Hospital and healthcare facilities operator HCA Healthcare NYSE: HCA stock has been performing relatively strong compared to the benchmark indices during this bearish market sell-off. The nation’s largest hospital operator felt inflationary pressures as labor costs cut into margins more than expected. The labor challenges resulted in capacity restraints in the quarter, which impacted the number of treatments and services for patients. While COVID still impacts operations, the dissipating of infections has led to an increase in non-COVID admissions including inpatient surgeries. The Company has numerous initiatives in place to recruit and retain workers as well as ease capacity restraints but still expects a slower return to normal in the face of a tight labor market. HCA Healthcare has grown its facilities by 15% to approximately 2,500 by the end of 2021 and shares trade at 13X forward earnings. Prudent investors seeking exposure to a top healthcare provider can watch for opportunistic pullbacks in shares of HCA Healthcare.
Q1 Fiscal 2022 Earnings Release
On April 22, 2022, HCA Healthcare reported its fiscal Q1 2022 earnings report for the quarter ended March 2022. The Company reported an earnings-per-share (EPS) profit of $4.14 excluding non-recurring items versus consensus analyst estimates for a profit of $4.24, a (-$0.10) miss. Revenues grew 6.9% year-over-year (YoY) to $14.95 billion beating analyst estimates for $14.72 billion. Cash flows from operating activities totaled $1.345 billion. Same facility admissions rose 2.1% and same facility equivalent admission rose 5%. HCA Healthcare CEO Sam Hazen commented, “In the first quarter, we had a number of positive volume and revenue indicators. Unfortunately, they were offset by higher than expected inflationary pressures on labor costs.”
Lowered Guidance
HCA Healthcare lowered its full-year fiscal 2022 EPS of $18.40 to $19.20 versus $18.79 consensus analyst estimates. The Company expects revenues to come in between $60 billion to $62 billion versus $61.14 billion.
Conference Call Takeaways
CEO Hazen noted that the Omicron surge continued to influence it results in the quarter. The margins were compressed due to a challenging labor market, but the positive volume and revenue indicators were encouraging. Same-facility admissions rose 2% YoY. The Company delivered medical care to 49,000 COVID inpatients. Non-COVID admissions rose 2.2% YoY. Inpatient surgeries rose 1% YoY. Outpatient volumes improved as same-facility emergency room visits rose 15% YoY. Same-facility outpatient surgeries rose 7% and outpatient cardiac-related procedures rose 7%. CEO Hazen reassured, “We continue to believe that overall demand for health care remains strong in our markets across most categories, with favorable population trends and other contributing factors that developed during the pandemic driving it.” He did admit the bottom-line results were disappointed but topline metrics were positive. The Company experienced higher labor costs than expected, but they expect it to normalize through the year. The challenging labor contracts also resulted in constraining capacity at its facilities. This is also improving, and transfer centers are operating back to normal. The Company has numerous initiatives meant to offset labor pressures and focus on recruitment, retention, and capacity management. He concluded, “We do, however, have numerous initiatives underway around retention, recruitment, capacity management, and new care models that we believe will help offset some of these labor pressures. However, we now believe the improvement in our labor cost will be slower than originally anticipated.

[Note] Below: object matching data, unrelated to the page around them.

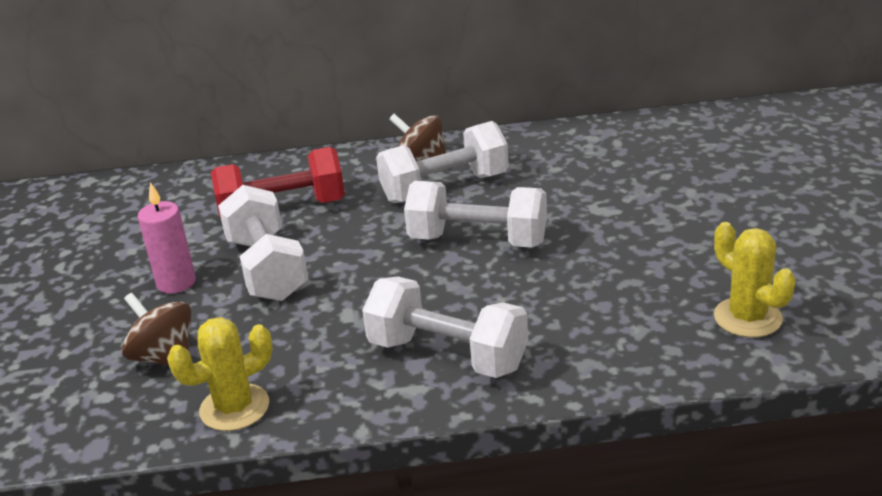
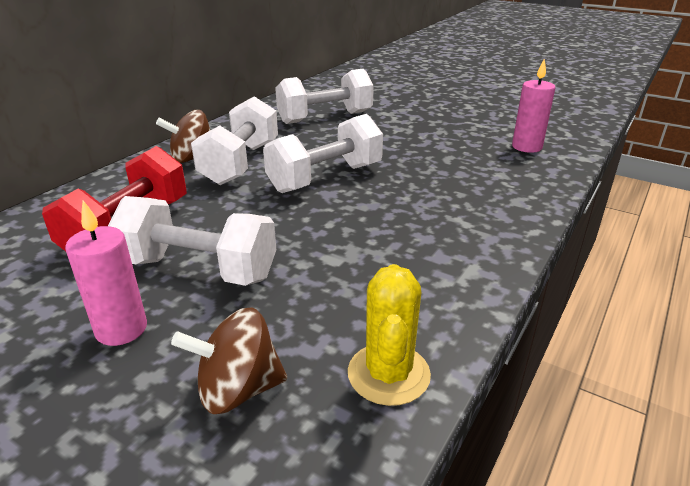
camera: 55 degrees left, 0 degrees up
white dumbbell [362,277,528,378] -> white dumbbell moved to [275,69,374,124]
yellow cactus [714,222,796,338] -> pink candle [512,58,555,153]

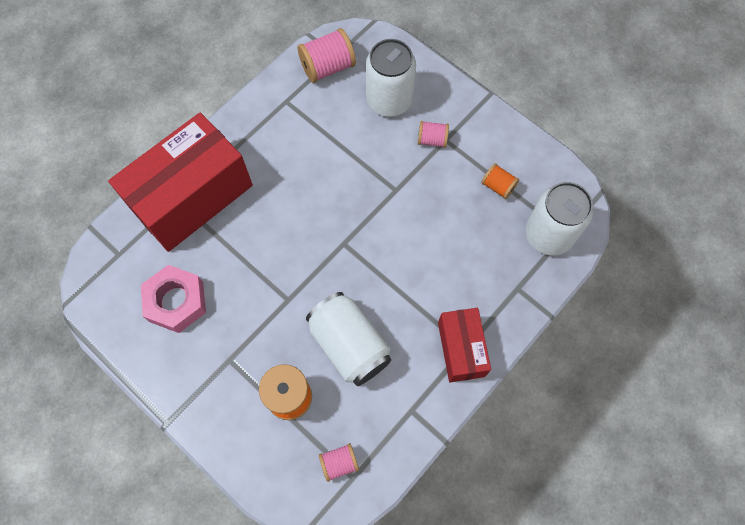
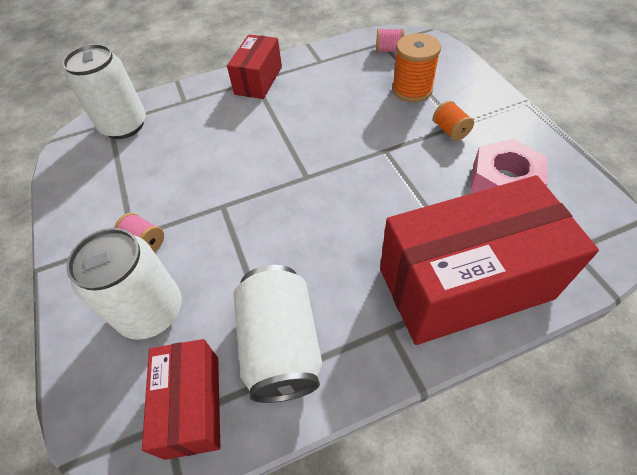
camera: 150 degrees left, 15 degrees down
pink spool [298,28,356,83] -> red box [142,339,220,460]
white can [306,292,391,386] -> white can moved to [234,265,322,403]
orange spool [481,163,519,199] -> orange spool moved to [433,101,474,141]

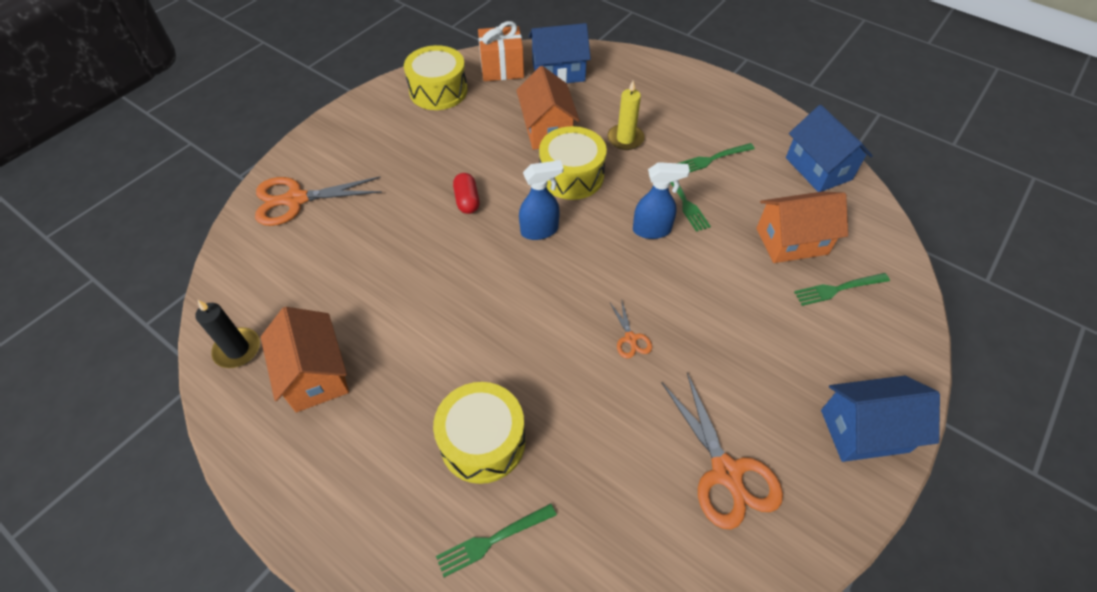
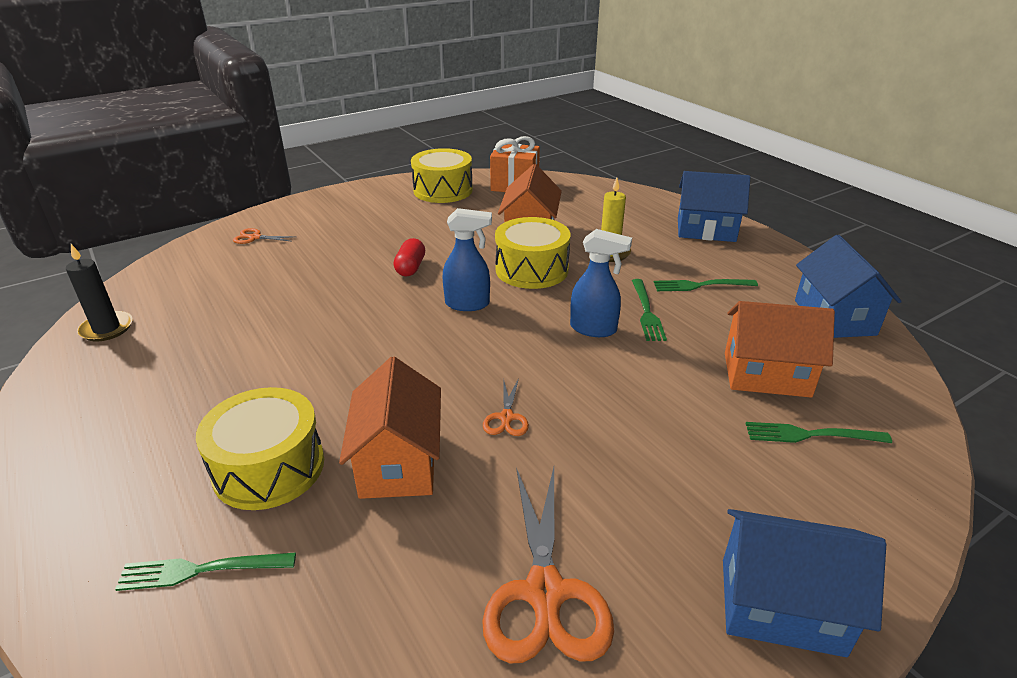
camera: 20 degrees right, 20 degrees down
orange scissors [255,177,382,226] -> orange scissors [233,228,296,244], size x0.48
orange house [261,307,349,412] -> orange house moved to [339,357,441,499]
blue house [529,23,591,83] -> blue house moved to [678,171,750,242]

This factor primarily influenced our revised outlook for 2022.”
HCA Opportunistic Pullback Levels
Using the rifle charts on the weekly and daily time frames enables a precise view of the price playing field for HCA. The weekly rifle chart peaked around the $271.48 Fibonacci (fib) level. The weekly rifle chart pup breakdown triggered the sharp collapse in the earnings release. Shares fell through the weekly 50-period moving average (MA) at $241.74 as the falling 5-period MA is at $233.80 followed by the 15-period MA at $245.57. The weekly lower Bollinger Bands (BBs) sit ta $205.68. The weekly market structure low (MSL) triggers the breakout through $221.78. The daily rifle chart has a stalled downtrend with a flat 5-period MA at $218.13 and a falling 15-period MA at $232.15 as the stochastic bounce stalls just under the 20-band for a make or break. The daily lower BBs sits at $76.90 with daily 200-period MA resistance at $247.69 and 50-period MA at $232.35. Prudent investors can patiently wait for opportunistic pullback levels at the $217.77 fib, $212.22, $208.06 fib, $203.69, $198.34 fib, $195.31 fib, $184.50 fib, and $176.26 fib level. Upside trajectories range from the $249.24 fib up to the $300.14 fib level.